Wearing perfume or strong cologne is also frowned upon — both because it interferes with workers’ sense of smell and because it lingers around raw fish. A subtle point, worth knowing. The Japanese dining etiquette guide on this site covers some of the related stuff (chopstick rules, tipping, how to use the wet towel at a restaurant) if you want a broader briefing before the trip.
Getting there in more detail

Two stations serve Tsukiji Outer Market:
- Tsukijishijō Station (Toei Oedo Line) — three-minute walk. Use Exit A1, A2 or A3. This is the closer station and puts you straight onto the main drag.
- Tsukiji Station (Tokyo Metro Hibiya Line) — five-minute walk. Use Exit 1 or 2. The Hibiya Line is often more convenient coming from Ueno, Akihabara or Roppongi.
From Tokyo Station, it is a 10-minute taxi ride (about ¥1,200) or a 15-minute walk via Ginza. From Shinjuku, the Oedo Line gets you there in roughly 25 minutes for ¥280.

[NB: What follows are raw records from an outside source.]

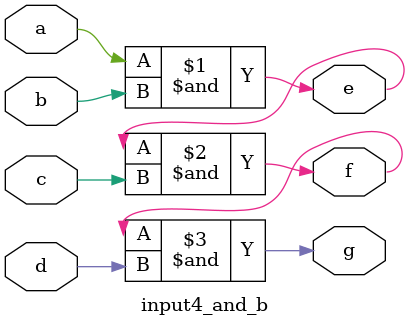
<source format=v>
`timescale 1ns / 1ps

module input4_and_b(a,b,c,d,e,f,g);
    input a,b,c,d;
    output e,f,g;
    
    assign e = a&b;
    assign f = e&c;
    assign g = f&d;
    
endmodule

</source>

Tsukiji also pairs neatly with Ginza, Asakusa or Hama-rikyū Gardens, so it fits nicely into a packed Tokyo day — I tend to slot it as the first stop on a half-day Ginza itinerary, or as the morning half of a first full day if you are following a 3-day Tokyo itinerary.
A few small things that will make your visit nicer
Bring cash, specifically in ¥1,000 notes and ¥500 coins. Several stalls still have a handwritten chalkboard queue-numbering system — first-in, first-out — and the person behind the counter will point at a number when you arrive. It is not rude; it is the system. The tamago-yaki pans are specific rectangular copper ones (tango-nabe) that are almost impossible to buy outside Japan; if you care about cooking, the knife shops sell them.
Shops closing early is a real thing. If you roll up at 12:30 and your target tamago-yaki stall is already shut, do not argue with the staff. They have probably been working since 04:30.
And one last thing: the rooftop at Tsukiji Uogashi is the best secret in the market. Third floor of the Odawarabashi Building, tables and chairs, view over the alleys. Take your sashimi there to eat. Nobody will tell you about it at the entrance. Now you know.